Writing on this topic reminds me of two different cases that can add clarity to the claim. A number of years ago I was on a speaking panel sponsored by public radio. One of the panel members was an executive from General Mills and we asked to share our viewpoints on the state of brand management. On one of the breaks we were kibitzing about the state of the profession and he shared a particular frustration he was experiencing with new brand managers.

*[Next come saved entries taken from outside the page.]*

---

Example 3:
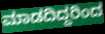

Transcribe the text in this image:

ಮಾಡದಿದ್ದರಿಂದ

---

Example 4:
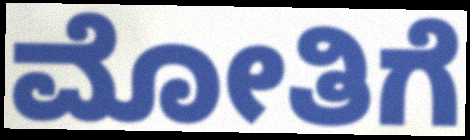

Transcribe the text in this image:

ಮೋತಿಗೆ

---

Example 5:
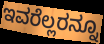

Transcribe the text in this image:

ಇವರೆಲ್ಲರನ್ನೂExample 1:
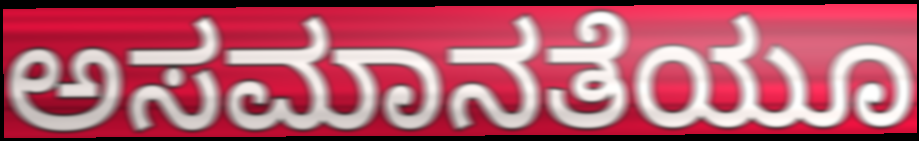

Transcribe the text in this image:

ಅಸಮಾನತೆಯೂ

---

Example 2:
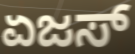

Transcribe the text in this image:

ಏಜಸ್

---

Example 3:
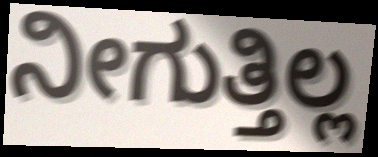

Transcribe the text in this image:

ನೀಗುತ್ತಿಲ್ಲ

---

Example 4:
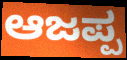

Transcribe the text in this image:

ಆಜಪ್ಪ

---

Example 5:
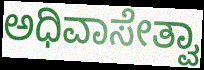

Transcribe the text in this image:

ಅಧಿವಾಸೇತ್ವಾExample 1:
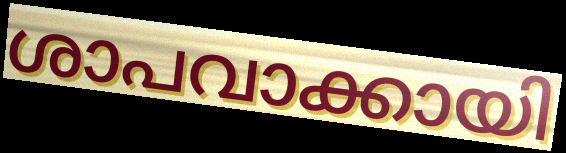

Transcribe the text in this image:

ശാപവാക്കായി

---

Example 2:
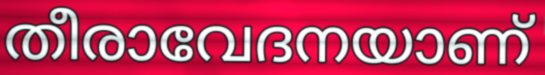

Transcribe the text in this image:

തീരാവേദനയാണ്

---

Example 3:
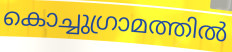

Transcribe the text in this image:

കൊച്ചുഗ്രാമത്തിൽ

He went on to tell me about how General Mills characteristically hired young, high- potential MBA graduates from a select set of graduate schools, with Stanford being the first choice. The best and the brightest would be hired and relocated to Minneapolis. These new hires arriving in Minneapolis feeling full of possibilities and flush with a first- quartile salary and signing bonus. Getting settled meant finding the “right” address in south Minneapolis and buying a BMW or their brand of choice of upscale car. Following their orientation they were assigned a General Mills household brand, like Hamburger Helper. The frustration he was feeling revolved around the apprehension or difficulty the new brand managers were having connecting with the Hamburger Helper and its consumers.

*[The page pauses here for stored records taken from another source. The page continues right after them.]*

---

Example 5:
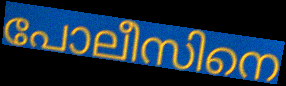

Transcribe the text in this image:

പോലീസിനെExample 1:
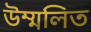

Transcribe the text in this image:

উম্মলিত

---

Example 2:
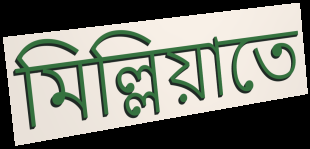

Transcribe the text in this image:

মিল্লিয়াতে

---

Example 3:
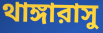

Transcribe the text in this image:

থাঙ্গারাসু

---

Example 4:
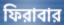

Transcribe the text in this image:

ফিরাবার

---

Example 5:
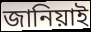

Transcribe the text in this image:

জানিয়াইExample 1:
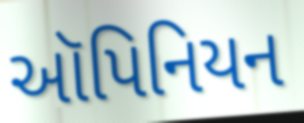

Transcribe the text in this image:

ઑપિનિયન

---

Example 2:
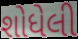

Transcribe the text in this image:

શોધેલી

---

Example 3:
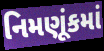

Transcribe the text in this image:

નિમણૂંકમાં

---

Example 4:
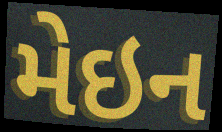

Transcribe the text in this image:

મેઇન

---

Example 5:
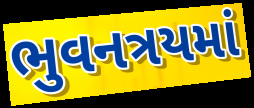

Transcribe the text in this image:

ભુવનત્રયમાં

Compare that to my experience working on a project for Cabela’s, the outdoor sporting goods retailer. Our firm was retained to assess the retailer’s marketing process and organizational structure. Everyone’s passion for hunting and fishing became immediately obvious from the very first interaction when I arrived at the company’s headquarters in Sidney, Nebraska. Having a passion for one’s employer’s business is one thing, but what I experienced at Cabela’s was at a whole other level! It turns out that one’s level of passion for hunting and fishing was paramount. Competence always took second seat to passion for the brand.
I learned first hand the importance of passion over competence. It became evident when I was presenting the final recommendation of our study, which had been vetted by many on the marketing team, to the senior management team. At the conclusion of presenting our recommendation one executive responded, “That is an interesting and insightful recommendation, but how much do you fish and hunt”? He wasn’t kidding. To him and others on the senior management team the study recommendations from an established marketing consulting firm needed validation by our passion for hunting and fishing. I was impressed.
Marketing knowledge can be learned or purchased, but a passion for a brand and its targeted customers needs to be intrinsic and sincere. With employee engagement levels waning and young professionals’ serial version of a career, I am concerned that internal brand alignment may be our new brand management challenge.